[Material provided Boundary: Start]
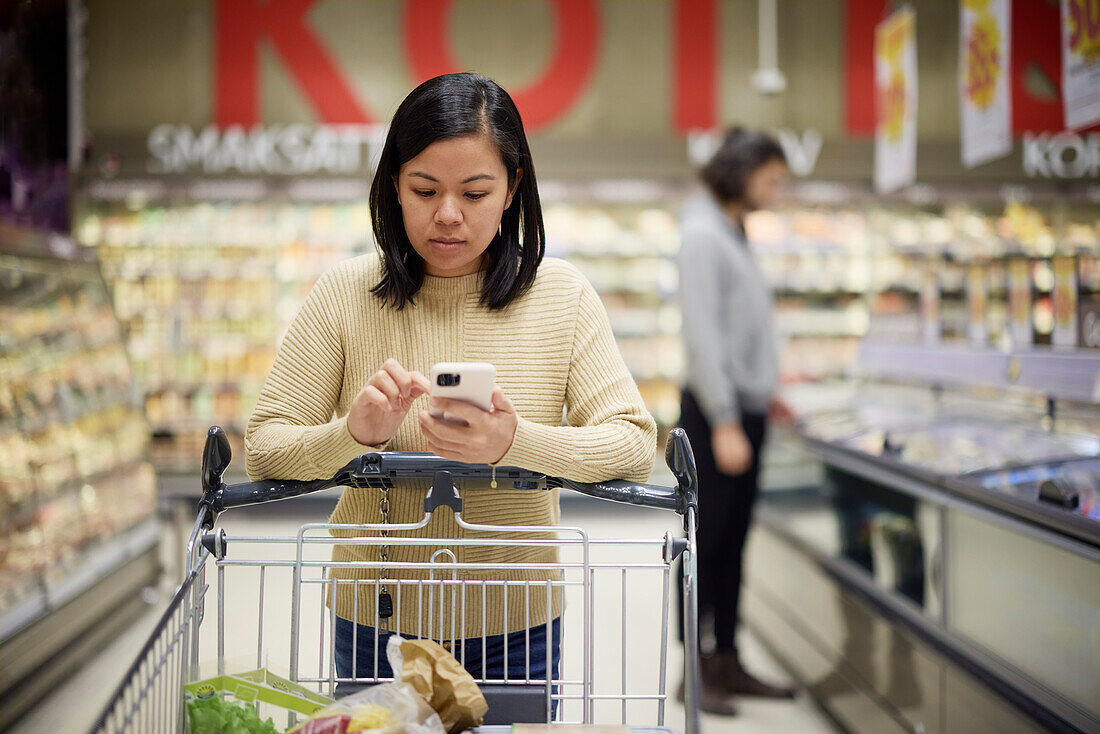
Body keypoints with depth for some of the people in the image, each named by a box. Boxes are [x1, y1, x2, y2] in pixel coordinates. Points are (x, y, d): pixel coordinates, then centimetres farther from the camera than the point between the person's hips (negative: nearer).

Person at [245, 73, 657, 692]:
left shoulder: (562, 295, -6)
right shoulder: (346, 294, -7)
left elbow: (635, 445, -13)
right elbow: (264, 450, -8)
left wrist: (516, 443, -31)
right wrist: (351, 435, -29)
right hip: (374, 624, 0)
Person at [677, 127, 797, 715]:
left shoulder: (732, 233, 16)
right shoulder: (702, 235, -12)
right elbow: (702, 334, -18)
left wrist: (761, 394, 16)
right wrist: (725, 422, -21)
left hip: (743, 408, 9)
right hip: (717, 412, -9)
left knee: (731, 544, 12)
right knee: (706, 542, -2)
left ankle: (727, 664, 20)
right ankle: (694, 670, 7)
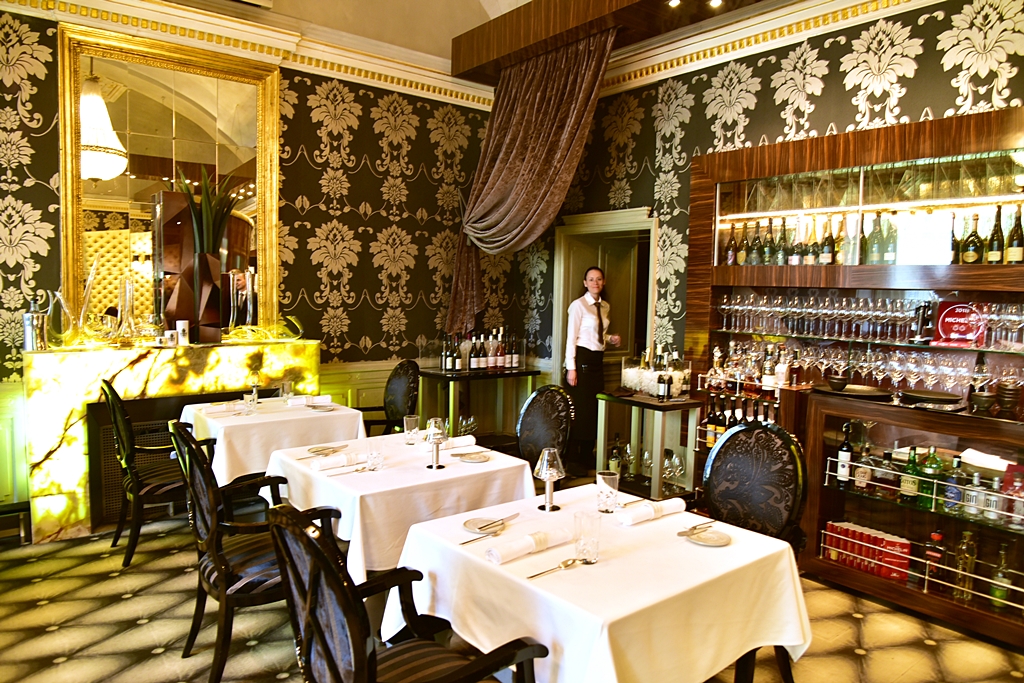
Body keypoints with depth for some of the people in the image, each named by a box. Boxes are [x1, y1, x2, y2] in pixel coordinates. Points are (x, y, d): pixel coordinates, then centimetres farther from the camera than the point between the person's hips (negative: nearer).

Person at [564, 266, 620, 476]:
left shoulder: (605, 307, 13)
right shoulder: (578, 305, -8)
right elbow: (571, 337, -12)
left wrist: (611, 339, 2)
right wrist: (571, 368, -17)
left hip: (598, 360, 7)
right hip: (582, 359, -7)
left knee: (594, 410, 10)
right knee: (579, 410, -5)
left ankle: (587, 457, 22)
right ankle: (571, 460, 6)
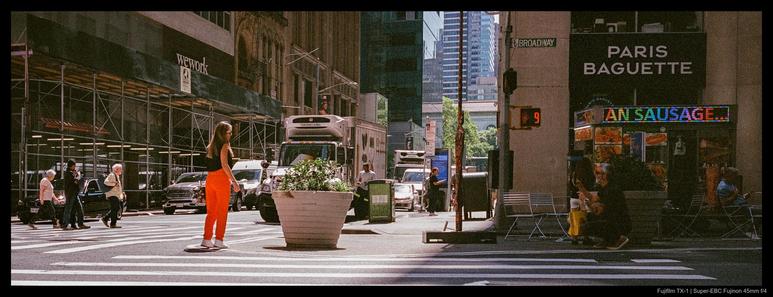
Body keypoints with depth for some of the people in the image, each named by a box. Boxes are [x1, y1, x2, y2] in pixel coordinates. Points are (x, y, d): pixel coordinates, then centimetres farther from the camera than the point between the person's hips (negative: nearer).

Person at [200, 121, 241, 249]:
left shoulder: (211, 146, 17)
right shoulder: (224, 145, -5)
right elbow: (224, 165, -13)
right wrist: (234, 181, -14)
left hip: (210, 178, 7)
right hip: (221, 178, -7)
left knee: (211, 211, 12)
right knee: (222, 211, -1)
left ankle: (207, 239, 11)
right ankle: (218, 240, -2)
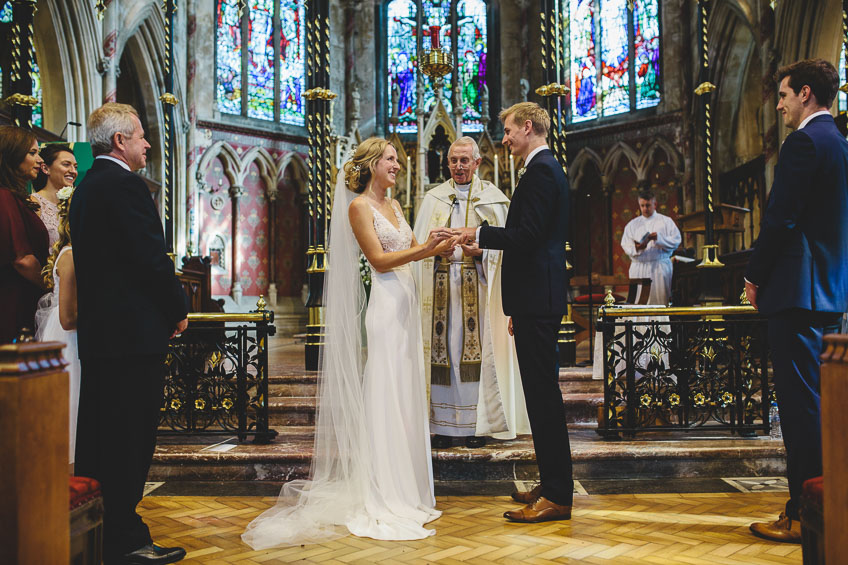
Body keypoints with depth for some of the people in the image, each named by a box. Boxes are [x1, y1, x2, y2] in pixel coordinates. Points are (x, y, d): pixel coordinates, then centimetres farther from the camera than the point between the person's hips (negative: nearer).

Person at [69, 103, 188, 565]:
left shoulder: (85, 188, 17)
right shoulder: (125, 185, -13)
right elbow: (152, 257, -18)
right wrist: (178, 311, -4)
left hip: (96, 329, 10)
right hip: (134, 331, -10)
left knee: (99, 434, 15)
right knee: (131, 437, -4)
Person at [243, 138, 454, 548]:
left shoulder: (392, 204, 19)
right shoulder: (358, 206, -6)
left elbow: (413, 248, 16)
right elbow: (379, 259, -13)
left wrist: (440, 245, -1)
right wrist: (423, 249, -20)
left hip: (407, 304, 8)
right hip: (385, 304, -8)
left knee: (406, 393, 10)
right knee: (385, 394, -6)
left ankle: (404, 485, 20)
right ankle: (383, 495, 2)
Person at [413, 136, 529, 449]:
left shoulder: (492, 198, 8)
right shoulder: (433, 198, 13)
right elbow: (420, 245, 11)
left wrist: (479, 251, -16)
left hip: (476, 285, -2)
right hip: (440, 286, 2)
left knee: (476, 347, -4)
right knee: (442, 347, -1)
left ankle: (478, 423, 4)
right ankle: (443, 424, 6)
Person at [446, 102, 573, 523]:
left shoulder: (541, 171, -12)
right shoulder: (543, 169, 21)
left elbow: (527, 235, -22)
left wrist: (478, 233, -10)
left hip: (537, 300, -11)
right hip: (536, 299, 11)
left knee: (543, 392, -6)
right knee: (542, 393, 14)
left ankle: (557, 497, 1)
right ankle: (552, 484, 23)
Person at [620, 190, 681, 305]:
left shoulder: (666, 221, 10)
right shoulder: (632, 224, 14)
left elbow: (676, 241, 1)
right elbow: (626, 246, 5)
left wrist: (658, 238, -14)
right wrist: (637, 248, -17)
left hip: (660, 267, -1)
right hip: (638, 268, 1)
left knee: (660, 299, -6)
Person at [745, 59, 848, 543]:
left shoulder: (805, 142, -12)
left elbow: (781, 219, -17)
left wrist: (755, 276, -5)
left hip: (799, 290, -10)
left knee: (800, 402, -6)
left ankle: (803, 516, 0)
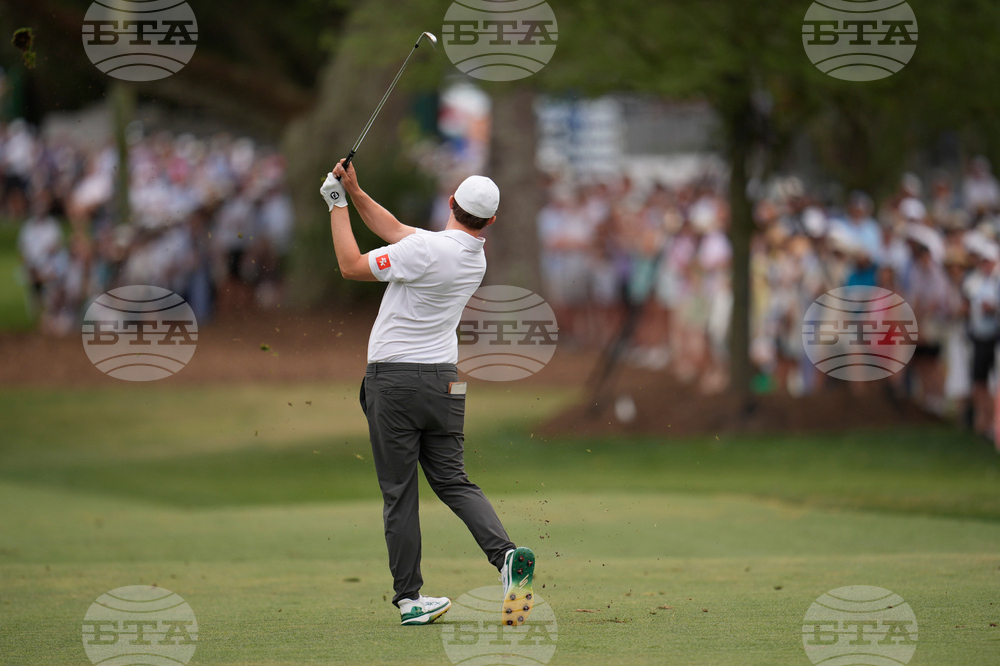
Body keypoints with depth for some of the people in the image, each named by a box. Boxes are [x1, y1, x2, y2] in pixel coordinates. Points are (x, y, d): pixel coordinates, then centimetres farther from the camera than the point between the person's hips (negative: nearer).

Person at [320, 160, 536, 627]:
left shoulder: (427, 249, -18)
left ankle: (409, 597, 1)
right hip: (443, 380, 6)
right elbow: (396, 231, 16)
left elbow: (351, 267, -9)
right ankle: (504, 554, -15)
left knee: (398, 493, 0)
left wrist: (338, 206, 0)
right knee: (452, 480, 9)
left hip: (393, 381, -6)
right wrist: (355, 193, 13)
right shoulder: (476, 258, 6)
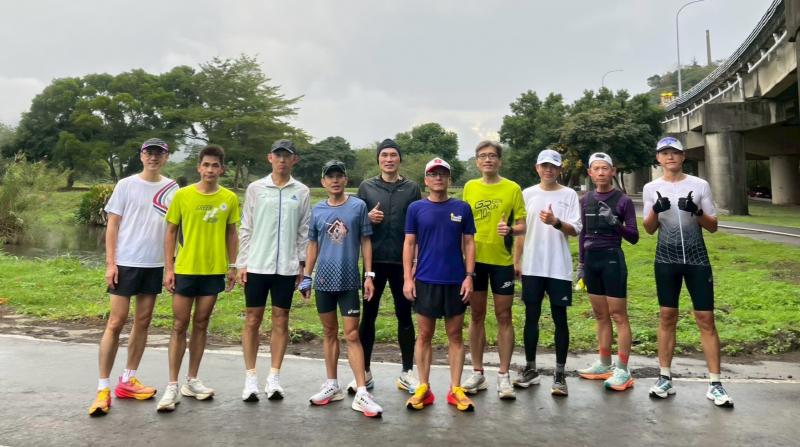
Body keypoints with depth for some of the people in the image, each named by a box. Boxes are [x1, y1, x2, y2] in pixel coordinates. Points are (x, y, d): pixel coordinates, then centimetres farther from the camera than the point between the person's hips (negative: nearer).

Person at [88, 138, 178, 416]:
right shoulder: (126, 185, -2)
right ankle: (103, 387, 5)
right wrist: (110, 262, -8)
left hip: (155, 265, 3)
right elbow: (112, 225, -1)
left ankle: (127, 380, 22)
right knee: (116, 323, -2)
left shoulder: (171, 189, 4)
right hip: (126, 263, -3)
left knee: (143, 323, 9)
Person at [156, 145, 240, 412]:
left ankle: (192, 381, 23)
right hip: (185, 269, -1)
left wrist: (232, 266, 5)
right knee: (179, 325, 3)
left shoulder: (229, 199, 0)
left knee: (201, 324, 11)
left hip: (214, 271, 2)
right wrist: (168, 268, -4)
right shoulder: (182, 195, -3)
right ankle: (172, 385, 11)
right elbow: (171, 232, 1)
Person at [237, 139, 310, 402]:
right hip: (257, 265, 0)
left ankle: (274, 377, 16)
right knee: (252, 320, 4)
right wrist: (241, 263, -1)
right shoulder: (255, 188, 4)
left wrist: (303, 262, 1)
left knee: (281, 321, 6)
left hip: (287, 267, 1)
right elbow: (245, 228, 4)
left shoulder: (302, 192, 5)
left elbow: (304, 231, 7)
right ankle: (250, 378, 15)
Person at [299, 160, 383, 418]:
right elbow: (313, 244, 13)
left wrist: (369, 275, -4)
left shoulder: (358, 206, -1)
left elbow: (365, 242, 1)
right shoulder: (318, 210, 7)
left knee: (352, 335, -4)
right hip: (324, 280, 3)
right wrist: (306, 276, 10)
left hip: (349, 280, -3)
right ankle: (332, 385, 25)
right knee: (329, 332, 12)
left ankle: (361, 393, 0)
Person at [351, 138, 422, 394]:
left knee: (405, 316, 7)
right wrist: (367, 218, -12)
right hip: (374, 260, 1)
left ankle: (407, 372, 19)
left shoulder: (412, 188, 6)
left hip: (403, 261, 0)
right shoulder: (366, 187, 7)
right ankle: (365, 372, 19)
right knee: (368, 315, 7)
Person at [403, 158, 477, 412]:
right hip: (425, 281, 0)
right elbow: (409, 244, 2)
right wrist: (407, 278, -4)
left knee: (455, 336, 8)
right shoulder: (416, 208, 2)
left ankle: (455, 389, 18)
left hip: (455, 281, 1)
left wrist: (469, 276, -3)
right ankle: (424, 387, 19)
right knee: (425, 335, 7)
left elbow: (469, 243, 4)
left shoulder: (462, 208, 3)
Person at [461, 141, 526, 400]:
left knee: (504, 317, 4)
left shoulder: (513, 188, -1)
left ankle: (504, 376, 15)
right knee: (477, 316, 9)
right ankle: (478, 373, 21)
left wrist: (510, 229, -21)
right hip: (475, 260, 2)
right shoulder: (470, 187, 6)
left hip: (502, 261, -2)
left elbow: (522, 226, 0)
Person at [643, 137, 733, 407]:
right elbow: (649, 229, 3)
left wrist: (697, 212, -19)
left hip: (697, 259, -1)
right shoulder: (651, 188, 3)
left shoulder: (700, 185, 1)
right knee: (667, 317, 6)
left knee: (706, 318, -1)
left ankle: (715, 384, 7)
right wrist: (655, 210, -16)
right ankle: (665, 379, 14)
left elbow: (713, 227, 1)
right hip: (666, 260, 1)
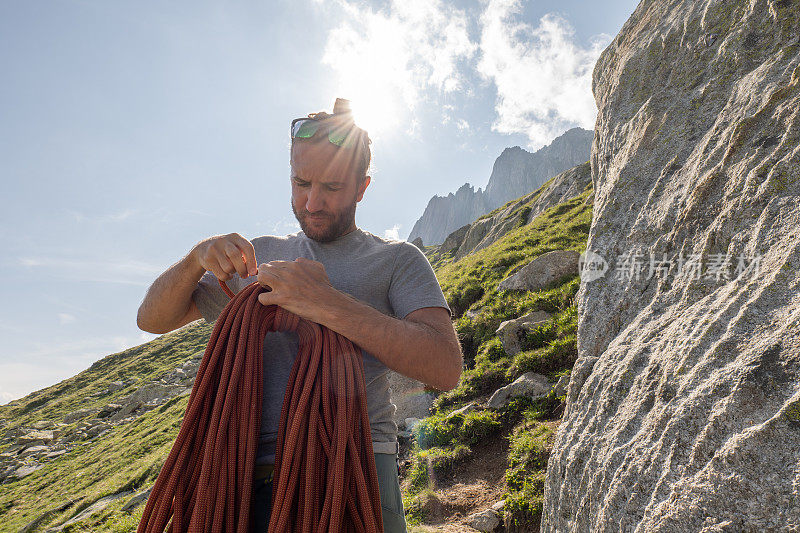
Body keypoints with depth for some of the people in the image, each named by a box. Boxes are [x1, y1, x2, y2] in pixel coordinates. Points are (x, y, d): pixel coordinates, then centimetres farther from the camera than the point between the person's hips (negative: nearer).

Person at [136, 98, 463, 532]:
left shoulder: (397, 260, 5)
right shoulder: (260, 255, 17)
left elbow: (446, 367, -11)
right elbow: (152, 319, 18)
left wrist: (328, 304, -19)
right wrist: (197, 259, -3)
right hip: (251, 480, 4)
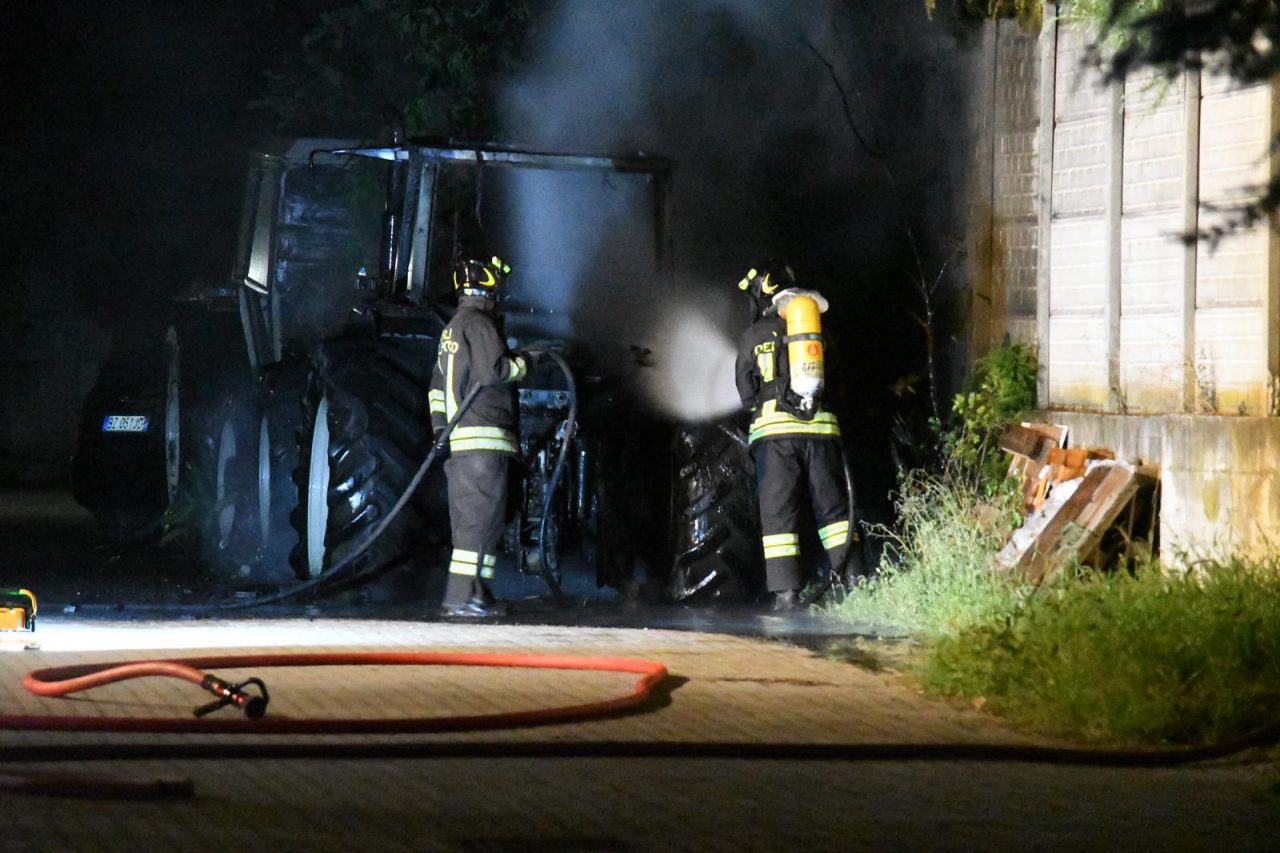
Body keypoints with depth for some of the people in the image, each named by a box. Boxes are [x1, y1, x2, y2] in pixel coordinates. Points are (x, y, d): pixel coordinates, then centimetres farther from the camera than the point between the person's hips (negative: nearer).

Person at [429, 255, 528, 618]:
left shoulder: (451, 329, 23)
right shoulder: (479, 323, -7)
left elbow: (438, 384, 23)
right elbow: (493, 370, -18)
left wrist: (439, 425, 19)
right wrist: (523, 364, -2)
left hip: (458, 438, 10)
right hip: (484, 436, -10)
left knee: (468, 519, 11)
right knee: (481, 518, -11)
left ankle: (477, 594, 12)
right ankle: (461, 595, -16)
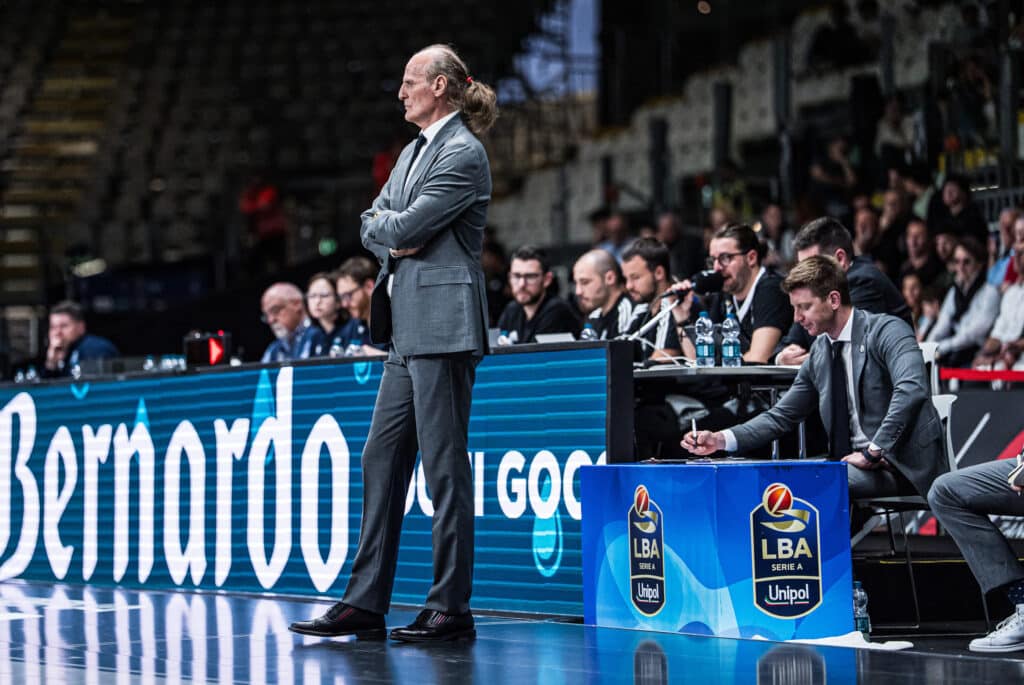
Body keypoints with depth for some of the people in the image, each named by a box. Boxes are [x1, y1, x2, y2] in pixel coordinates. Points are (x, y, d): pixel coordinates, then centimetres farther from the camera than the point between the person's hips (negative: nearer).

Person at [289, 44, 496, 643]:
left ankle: (452, 610, -3)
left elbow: (406, 226, -17)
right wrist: (396, 238, -2)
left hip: (443, 324, -10)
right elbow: (373, 225, 18)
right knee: (382, 460, 8)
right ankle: (366, 604, 11)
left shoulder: (463, 153, -10)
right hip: (408, 326, 10)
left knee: (445, 465, -7)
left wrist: (389, 226, 4)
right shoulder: (415, 150, 20)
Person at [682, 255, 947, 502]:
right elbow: (782, 416, 16)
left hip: (903, 468, -7)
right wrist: (720, 440, 2)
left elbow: (912, 389, -27)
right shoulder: (820, 352, 13)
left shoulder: (887, 331, -10)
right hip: (853, 463, 7)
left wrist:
[Material provided Boundary: End]
**Instructions to follow:**
Copy the listing word for word, from the line with "right hip: (385, 304, -8)" up to and including the line with "right shoulder: (476, 258, 6)". Leave the pictures out of your answer.

**Response to this exercise:**
right hip: (385, 304, -8)
left knee: (406, 393, 10)
right knee: (385, 394, -6)
left ankle: (404, 485, 20)
right ankle: (383, 495, 2)
Person at [413, 136, 529, 449]:
left shoulder: (492, 198, 8)
right shoulder: (433, 198, 13)
right elbow: (420, 245, 11)
left wrist: (479, 251, -16)
left hip: (476, 285, -2)
right hip: (440, 286, 2)
left knee: (476, 347, -4)
right knee: (442, 347, -1)
left ankle: (478, 423, 4)
right ankle: (443, 424, 6)
Person at [446, 102, 573, 523]:
left shoulder: (541, 171, -12)
right shoulder: (543, 169, 21)
left elbow: (527, 235, -22)
left wrist: (478, 233, -10)
left hip: (537, 300, -11)
right hip: (536, 299, 11)
left knee: (543, 392, -6)
right knee: (542, 393, 14)
left ankle: (557, 497, 1)
right ankle: (552, 484, 23)
Person at [620, 190, 681, 305]:
left shoulder: (666, 221, 10)
right shoulder: (632, 224, 14)
left elbow: (676, 241, 1)
right elbow: (626, 246, 5)
left wrist: (658, 238, -14)
right wrist: (637, 248, -17)
left hip: (660, 267, -1)
right hip: (638, 268, 1)
left knee: (660, 299, -6)
Person at [745, 59, 848, 543]:
left shoulder: (805, 142, -12)
left elbow: (781, 219, -17)
left wrist: (755, 276, -5)
left hip: (799, 290, -10)
left knee: (800, 402, -6)
left ankle: (803, 516, 0)
Body keypoints with depth for some of the people in the image, each named by a box. Boxes are [x1, y1, x2, y2] in pixel coordinates. Points are (x, y, d): pixel coordinates, then centimetres farther from the camera than the point between the person's hips (negative: nearer).

Person at [320, 160, 536, 627]:
left shoulder: (427, 249, -18)
left ankle: (409, 597, 1)
right hip: (443, 380, 6)
right elbow: (396, 231, 16)
left elbow: (351, 267, -9)
right ankle: (504, 554, -15)
left knee: (398, 493, 0)
left wrist: (338, 206, 0)
right knee: (452, 480, 9)
left hip: (393, 381, -6)
right wrist: (355, 193, 13)
right shoulder: (476, 258, 6)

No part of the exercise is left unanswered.